Material for this exercise =
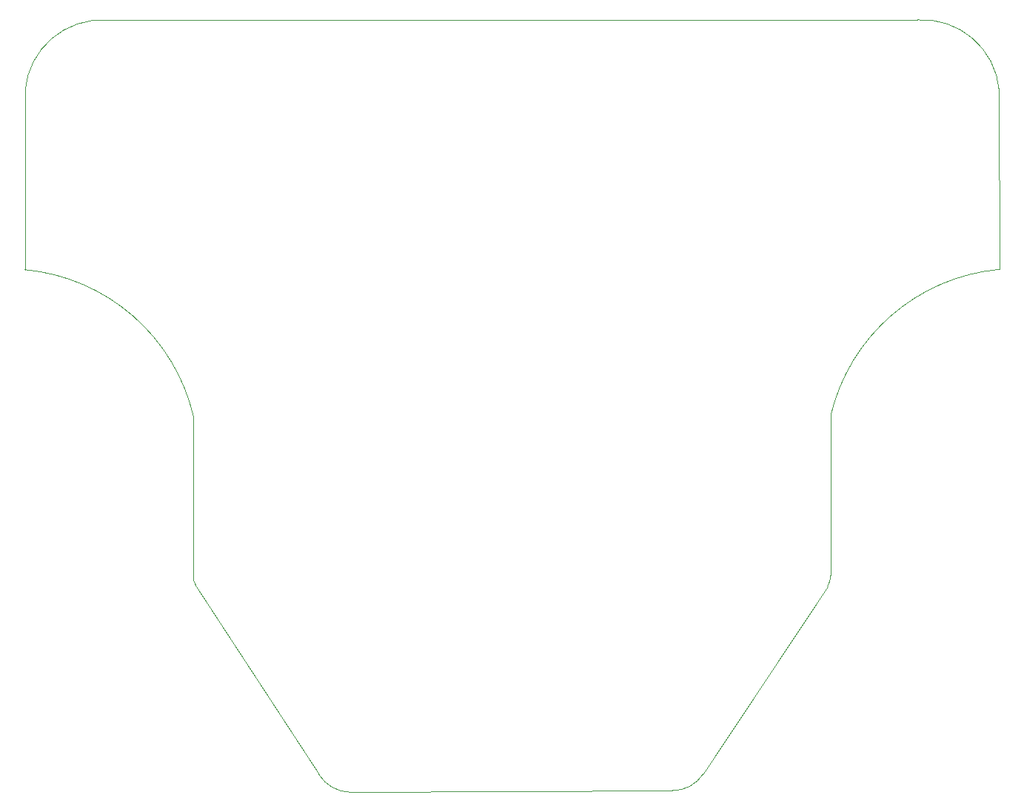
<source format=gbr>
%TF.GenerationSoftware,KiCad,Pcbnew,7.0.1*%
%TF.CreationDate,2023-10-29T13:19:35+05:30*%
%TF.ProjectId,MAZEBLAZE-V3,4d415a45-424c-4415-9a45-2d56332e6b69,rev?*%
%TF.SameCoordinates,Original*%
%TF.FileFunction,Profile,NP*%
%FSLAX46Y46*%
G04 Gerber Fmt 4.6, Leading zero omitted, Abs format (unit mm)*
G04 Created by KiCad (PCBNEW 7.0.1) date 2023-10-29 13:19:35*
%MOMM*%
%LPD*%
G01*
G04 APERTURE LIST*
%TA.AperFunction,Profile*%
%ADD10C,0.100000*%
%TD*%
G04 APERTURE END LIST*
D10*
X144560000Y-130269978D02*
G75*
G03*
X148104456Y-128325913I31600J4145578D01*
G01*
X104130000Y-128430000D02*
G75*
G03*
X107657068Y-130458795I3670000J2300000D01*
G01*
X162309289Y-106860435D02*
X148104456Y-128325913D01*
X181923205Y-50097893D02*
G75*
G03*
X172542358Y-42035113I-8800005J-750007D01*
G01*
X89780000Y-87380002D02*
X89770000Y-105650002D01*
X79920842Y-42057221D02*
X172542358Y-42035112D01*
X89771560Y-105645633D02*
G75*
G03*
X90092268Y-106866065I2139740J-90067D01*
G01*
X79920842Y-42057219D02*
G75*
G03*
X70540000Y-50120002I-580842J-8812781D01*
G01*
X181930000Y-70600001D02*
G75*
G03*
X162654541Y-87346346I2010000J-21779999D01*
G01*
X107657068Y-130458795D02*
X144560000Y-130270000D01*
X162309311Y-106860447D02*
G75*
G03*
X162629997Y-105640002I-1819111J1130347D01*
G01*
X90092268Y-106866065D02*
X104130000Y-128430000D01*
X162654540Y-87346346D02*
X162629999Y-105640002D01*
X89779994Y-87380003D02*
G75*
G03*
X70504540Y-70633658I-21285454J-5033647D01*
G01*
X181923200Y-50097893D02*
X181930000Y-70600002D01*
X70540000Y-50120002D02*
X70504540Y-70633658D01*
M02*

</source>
* * *
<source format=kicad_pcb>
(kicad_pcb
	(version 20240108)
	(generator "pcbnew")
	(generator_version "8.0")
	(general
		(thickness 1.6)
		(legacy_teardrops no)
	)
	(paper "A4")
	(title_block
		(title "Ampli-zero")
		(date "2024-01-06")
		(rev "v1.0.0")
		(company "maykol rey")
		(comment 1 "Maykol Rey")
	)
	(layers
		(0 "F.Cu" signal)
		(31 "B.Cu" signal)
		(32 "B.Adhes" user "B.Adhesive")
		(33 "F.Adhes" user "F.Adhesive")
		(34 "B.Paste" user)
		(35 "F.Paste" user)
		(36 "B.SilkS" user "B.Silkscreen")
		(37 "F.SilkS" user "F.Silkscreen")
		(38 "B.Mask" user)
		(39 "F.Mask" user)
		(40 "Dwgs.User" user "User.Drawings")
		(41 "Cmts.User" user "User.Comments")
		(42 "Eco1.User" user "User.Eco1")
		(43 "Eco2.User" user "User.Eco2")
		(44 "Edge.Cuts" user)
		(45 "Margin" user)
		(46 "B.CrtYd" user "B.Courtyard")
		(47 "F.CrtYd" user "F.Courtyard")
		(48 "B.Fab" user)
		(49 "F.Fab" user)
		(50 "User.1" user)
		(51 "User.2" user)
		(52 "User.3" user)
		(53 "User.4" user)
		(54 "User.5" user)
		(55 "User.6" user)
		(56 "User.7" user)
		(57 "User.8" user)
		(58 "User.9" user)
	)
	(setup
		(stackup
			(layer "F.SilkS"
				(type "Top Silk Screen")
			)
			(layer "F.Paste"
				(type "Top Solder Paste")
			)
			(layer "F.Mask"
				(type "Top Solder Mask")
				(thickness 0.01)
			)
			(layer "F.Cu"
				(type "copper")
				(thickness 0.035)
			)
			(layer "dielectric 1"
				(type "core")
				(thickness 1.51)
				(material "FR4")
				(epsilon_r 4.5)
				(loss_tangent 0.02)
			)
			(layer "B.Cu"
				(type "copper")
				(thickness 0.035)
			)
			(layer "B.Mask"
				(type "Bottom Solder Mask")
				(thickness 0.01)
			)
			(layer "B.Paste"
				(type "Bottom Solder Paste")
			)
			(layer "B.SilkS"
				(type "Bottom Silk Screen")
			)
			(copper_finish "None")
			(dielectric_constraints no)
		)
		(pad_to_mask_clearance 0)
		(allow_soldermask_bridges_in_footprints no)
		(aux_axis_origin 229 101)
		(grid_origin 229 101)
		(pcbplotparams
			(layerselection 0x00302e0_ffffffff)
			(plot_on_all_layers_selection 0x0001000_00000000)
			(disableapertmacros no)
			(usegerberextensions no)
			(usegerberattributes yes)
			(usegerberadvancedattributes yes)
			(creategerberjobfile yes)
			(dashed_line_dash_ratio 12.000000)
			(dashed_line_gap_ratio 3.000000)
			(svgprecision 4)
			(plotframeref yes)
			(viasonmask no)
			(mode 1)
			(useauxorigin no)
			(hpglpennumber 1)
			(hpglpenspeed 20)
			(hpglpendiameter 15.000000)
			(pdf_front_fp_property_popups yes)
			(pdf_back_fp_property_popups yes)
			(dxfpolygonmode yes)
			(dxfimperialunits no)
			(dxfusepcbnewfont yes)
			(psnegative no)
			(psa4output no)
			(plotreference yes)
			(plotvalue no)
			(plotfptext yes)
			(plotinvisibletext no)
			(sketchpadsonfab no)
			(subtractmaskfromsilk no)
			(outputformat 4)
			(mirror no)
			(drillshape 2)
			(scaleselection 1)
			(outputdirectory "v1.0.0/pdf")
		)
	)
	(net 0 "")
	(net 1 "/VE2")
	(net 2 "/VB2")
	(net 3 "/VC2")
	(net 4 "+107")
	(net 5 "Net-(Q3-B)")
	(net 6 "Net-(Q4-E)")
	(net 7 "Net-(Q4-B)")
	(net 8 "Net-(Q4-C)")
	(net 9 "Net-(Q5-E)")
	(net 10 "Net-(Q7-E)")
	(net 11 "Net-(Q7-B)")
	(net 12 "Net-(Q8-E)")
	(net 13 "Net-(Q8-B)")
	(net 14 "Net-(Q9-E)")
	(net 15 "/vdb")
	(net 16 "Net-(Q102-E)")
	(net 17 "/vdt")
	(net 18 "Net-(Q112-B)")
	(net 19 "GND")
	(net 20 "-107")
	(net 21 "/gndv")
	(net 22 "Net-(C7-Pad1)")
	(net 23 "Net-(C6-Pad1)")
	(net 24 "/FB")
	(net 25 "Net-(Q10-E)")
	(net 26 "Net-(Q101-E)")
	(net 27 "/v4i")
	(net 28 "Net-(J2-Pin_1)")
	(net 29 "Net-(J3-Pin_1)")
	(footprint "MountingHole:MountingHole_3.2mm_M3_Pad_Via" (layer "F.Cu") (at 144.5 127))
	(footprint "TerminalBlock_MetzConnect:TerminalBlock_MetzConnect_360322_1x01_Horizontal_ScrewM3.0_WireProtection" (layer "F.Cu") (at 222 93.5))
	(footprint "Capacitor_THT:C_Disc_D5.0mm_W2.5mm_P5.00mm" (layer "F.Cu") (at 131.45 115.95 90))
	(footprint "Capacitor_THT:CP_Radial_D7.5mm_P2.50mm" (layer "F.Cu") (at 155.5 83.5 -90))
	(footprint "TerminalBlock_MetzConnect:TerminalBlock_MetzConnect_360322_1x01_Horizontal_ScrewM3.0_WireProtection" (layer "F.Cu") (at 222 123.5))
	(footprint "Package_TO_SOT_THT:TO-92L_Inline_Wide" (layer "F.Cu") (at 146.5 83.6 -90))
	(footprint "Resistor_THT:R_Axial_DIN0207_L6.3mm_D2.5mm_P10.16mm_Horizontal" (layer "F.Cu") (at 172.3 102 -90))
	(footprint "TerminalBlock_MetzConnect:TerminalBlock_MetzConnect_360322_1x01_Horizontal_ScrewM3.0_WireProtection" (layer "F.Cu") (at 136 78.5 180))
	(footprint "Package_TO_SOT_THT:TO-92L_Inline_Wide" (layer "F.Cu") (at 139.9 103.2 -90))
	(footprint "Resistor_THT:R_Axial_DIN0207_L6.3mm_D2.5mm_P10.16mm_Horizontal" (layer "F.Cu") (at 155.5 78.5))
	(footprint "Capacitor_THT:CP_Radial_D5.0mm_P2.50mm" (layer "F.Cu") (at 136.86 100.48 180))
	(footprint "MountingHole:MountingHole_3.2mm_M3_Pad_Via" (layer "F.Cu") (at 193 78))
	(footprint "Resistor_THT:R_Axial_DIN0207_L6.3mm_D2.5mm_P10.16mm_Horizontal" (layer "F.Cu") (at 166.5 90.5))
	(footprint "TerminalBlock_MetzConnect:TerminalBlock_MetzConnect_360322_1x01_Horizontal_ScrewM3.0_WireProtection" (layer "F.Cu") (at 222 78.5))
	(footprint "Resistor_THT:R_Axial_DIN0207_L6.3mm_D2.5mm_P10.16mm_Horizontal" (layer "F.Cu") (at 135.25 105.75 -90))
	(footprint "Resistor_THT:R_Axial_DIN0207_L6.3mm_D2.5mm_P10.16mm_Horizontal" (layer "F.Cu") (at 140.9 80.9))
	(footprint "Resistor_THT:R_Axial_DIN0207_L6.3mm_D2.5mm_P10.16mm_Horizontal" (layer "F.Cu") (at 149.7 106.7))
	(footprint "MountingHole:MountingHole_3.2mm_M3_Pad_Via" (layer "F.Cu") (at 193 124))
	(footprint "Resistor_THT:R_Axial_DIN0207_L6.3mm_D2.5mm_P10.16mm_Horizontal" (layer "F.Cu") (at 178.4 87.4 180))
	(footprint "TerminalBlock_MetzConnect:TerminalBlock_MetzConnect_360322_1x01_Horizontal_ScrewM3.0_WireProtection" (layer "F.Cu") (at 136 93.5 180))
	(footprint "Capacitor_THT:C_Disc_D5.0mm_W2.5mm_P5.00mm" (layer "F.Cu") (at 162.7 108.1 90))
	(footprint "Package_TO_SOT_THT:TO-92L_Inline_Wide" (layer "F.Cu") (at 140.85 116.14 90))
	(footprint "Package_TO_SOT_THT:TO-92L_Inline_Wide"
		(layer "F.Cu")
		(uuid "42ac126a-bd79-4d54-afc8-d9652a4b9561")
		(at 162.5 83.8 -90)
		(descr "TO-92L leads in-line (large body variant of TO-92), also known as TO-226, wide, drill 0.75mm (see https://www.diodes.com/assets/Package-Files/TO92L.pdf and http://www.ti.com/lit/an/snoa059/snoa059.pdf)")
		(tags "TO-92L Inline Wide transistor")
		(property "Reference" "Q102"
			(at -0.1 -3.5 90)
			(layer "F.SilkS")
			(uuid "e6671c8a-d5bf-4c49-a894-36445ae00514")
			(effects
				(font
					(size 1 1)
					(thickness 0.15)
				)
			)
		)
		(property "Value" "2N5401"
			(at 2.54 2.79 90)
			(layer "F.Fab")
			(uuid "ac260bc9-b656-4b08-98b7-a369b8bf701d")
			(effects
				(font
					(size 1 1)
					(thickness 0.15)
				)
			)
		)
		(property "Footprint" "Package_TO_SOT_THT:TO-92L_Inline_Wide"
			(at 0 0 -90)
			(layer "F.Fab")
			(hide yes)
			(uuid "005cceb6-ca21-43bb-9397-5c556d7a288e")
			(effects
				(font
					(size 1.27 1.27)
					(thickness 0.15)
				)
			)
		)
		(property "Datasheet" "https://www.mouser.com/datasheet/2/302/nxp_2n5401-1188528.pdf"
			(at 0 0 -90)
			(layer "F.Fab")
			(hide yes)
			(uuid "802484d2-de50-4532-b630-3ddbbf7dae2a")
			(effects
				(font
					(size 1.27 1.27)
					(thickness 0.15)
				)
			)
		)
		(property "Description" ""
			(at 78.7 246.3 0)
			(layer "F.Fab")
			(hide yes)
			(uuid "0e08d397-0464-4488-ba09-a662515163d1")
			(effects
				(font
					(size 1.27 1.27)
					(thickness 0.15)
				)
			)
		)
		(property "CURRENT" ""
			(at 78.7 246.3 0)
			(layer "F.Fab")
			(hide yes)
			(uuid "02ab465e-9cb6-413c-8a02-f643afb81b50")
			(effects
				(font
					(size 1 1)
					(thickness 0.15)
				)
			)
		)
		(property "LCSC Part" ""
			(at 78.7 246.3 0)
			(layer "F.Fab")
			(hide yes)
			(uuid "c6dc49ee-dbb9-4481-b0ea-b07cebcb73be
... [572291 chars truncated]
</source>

What is expected =
Out of the preceding entries, pull every line containing the string "Adhes".

Solution for this exercise =
		(32 "B.Adhes" user "B.Adhesive")
		(33 "F.Adhes" user "F.Adhesive")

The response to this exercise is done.